I stopped. I don't know why I did. There was just this... creeping sense of power around me, like the air had been charged with electricity. Sounds seemed distant, sights were more vivid. I could think of nothing, yet in the void of my mind I felt a rush like I'd never felt before.


He turned and looked to me, eyes glowing softly with blue. Then the glow faded, and they were just regular zebra gold again. Everything turned back to normal as the sensations ebbed away.


He gestured over at the camp, smiling confusedly. "It's over there, the camp. Why are you staring into the twilight? What, did the mention of stars turn a few important gears in your head -- or, as it seems, stop them?"
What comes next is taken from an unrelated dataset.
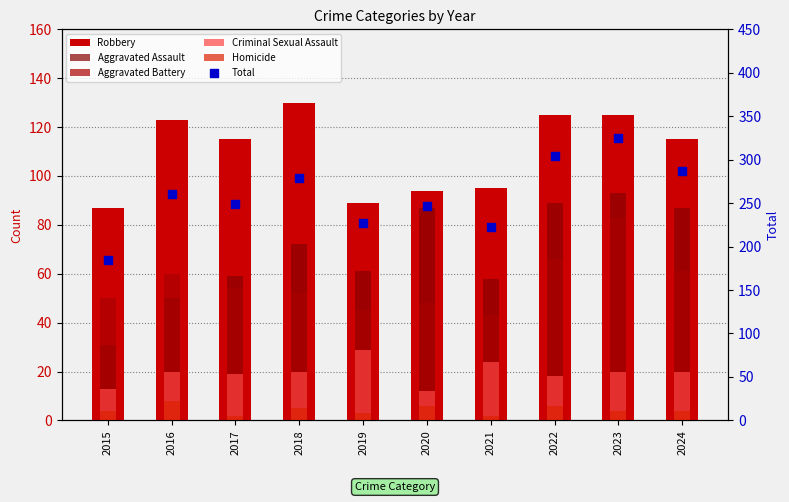

What are all the series names shown in the legend?

Robbery, Aggravated Assault, Aggravated Battery, Criminal Sexual Assault, Homicide, Total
I shook myself to awareness, and we continued along. Soon the dark-orange sky with its wisps of dirty-white clouds shifted to dark violet, then to near-black. Thousands of tiny points of light filled up the sky. But as we trotted along down the slope, I noticed something.


He'd said stars came in many colors. But... that didn't seem true. There were thousands of stars, but they were all blue across the vast, limitless heavens.


"Come now, Goldwreath," he chuckled, not sounding... quite like himself, "You have a life ahead of you. A life not... quite what you are used to."


Even now, I find that to be the single biggest understatement I've ever heard.







Entry #2
Orator. Heh, my friends tell me I'm good at being one. Maybe they're right. But Megaphone's the real orator; me, I just take some tips off him. Still... maybe I could take some lessons. You never know when something like that could come in handy.